A constant representing the status code used for caught errors. This eliminates the need to use magic numbers in your code:

import { safeFetch, ERROR_STATUS } from "@humanwhocodes/safe-fetch";

const response = await safeFetch("https://api.example.com/data");

if (response.ok) {
	// Handle successful response
	const data = await response.json();
	console.log(data);
} else if (response.status === ERROR_STATUS) {
	console.error("Error:", response.statusText);

	// Get detailed error information from the response body
	const errorDetails = await response.json();
	console.error("Error details:", errorDetails);
} else {
	// Handle HTTP errors (non-2xx status codes)
	console.error(`HTTP Error: ${response.status} ${response.statusText}`);
}

The value of ERROR_STATUS is 10001.

How It Works

The Response constructor in JavaScript only accepts status codes in the range 200-599. To work around this limitation, safe-fetch creates a Response object with status 599 and then uses Object.defineProperty() to override the status property with ERROR_STATUS (10001).
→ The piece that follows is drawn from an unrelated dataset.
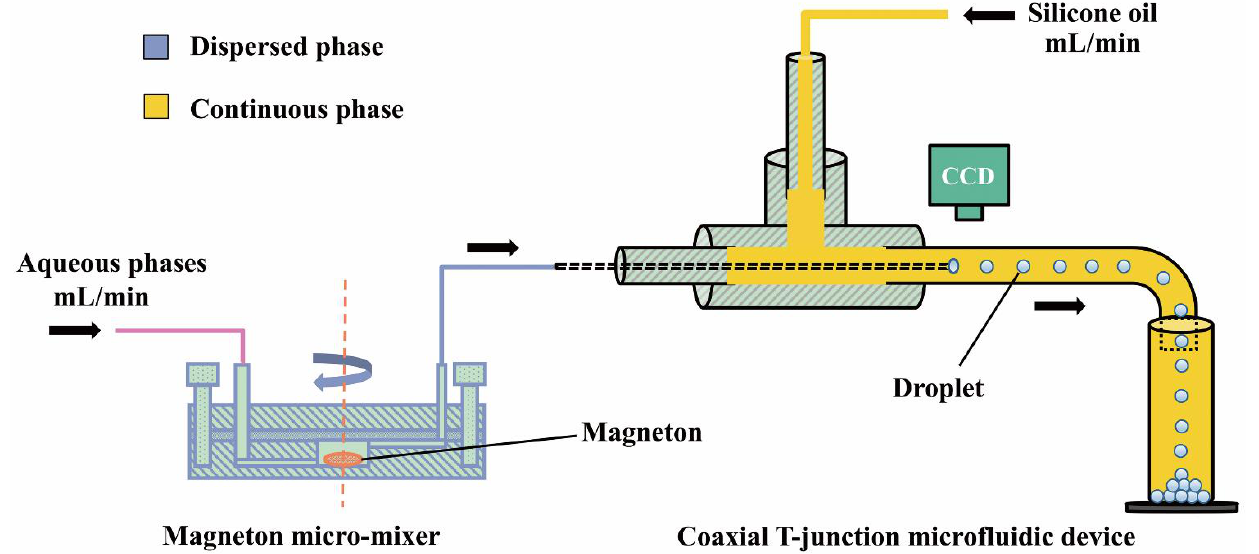
Figure 1. Schematic drawing of the droplet microfluidic system (DMS) for preparing monodis- perse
When a fetch operation fails (network error, abort signal, etc.), instead of rejecting the promise, safe-fetch catches the error and returns a Response object with:

  • status: ERROR_STATUS (10001)
  • statusText: The error message
  • body: JSON-serialized error details

Error Body Serialization

The error details are serialized as JSON in the response body, making it easy to access structured error information:

  • String errors: Serialized as { message: "error string" }
  • Error objects: All properties (including message, stack, and custom properties) are extracted and serialized

Example with Error object:

import { safeFetch, ERROR_STATUS } from "@humanwhocodes/safe-fetch";

const response = await safeFetch("https://invalid-domain.example");

if (response.status === ERROR_STATUS) {
	const error = await response.json();
	console.log(error.message); // "Failed to fetch"
	console.log(error.stack);   // Stack trace
}

Example with custom error properties:

const mockFetch = async () => {
	const error = new Error("Database connection failed");
	error.code = "DB_CONN_ERROR";
	error.retryAfter = 5000;
	throw error;
};

const safeMockFetch = createSafeFetch(mockFetch);
const response = await safeMockFetch("https://api.example.com/data");

if (response.status === ERROR_STATUS) {
	const error = await response.json();
	console.log(error.message);    // "Database connection failed"
	console.log(error.code);       // "DB_CONN_ERROR"
	console.log(error.retryAfter); // 5000
}

Safety features:

  • Circular references are handled gracefully with a fallback to a simple message format
  • Non-serializable properties (functions, symbols) are automatically filtered out
  • Property access errors are caught and handled

License

Copyright 2025 Nicholas C. Zakas

Licensed under the Apache License, Version 2.0 (the "License"); you may not use this file except in compliance with the License. You may obtain a copy of the License at

http://www.apache.org/licenses/LICENSE-2.0

Unless required by applicable law or agreed to in writing, software distributed under the License is distributed on an "AS IS" BASIS, WITHOUT WARRANTIES OR CONDITIONS OF ANY KIND, either express or implied. See the License for the specific language governing permissions and limitations under the License.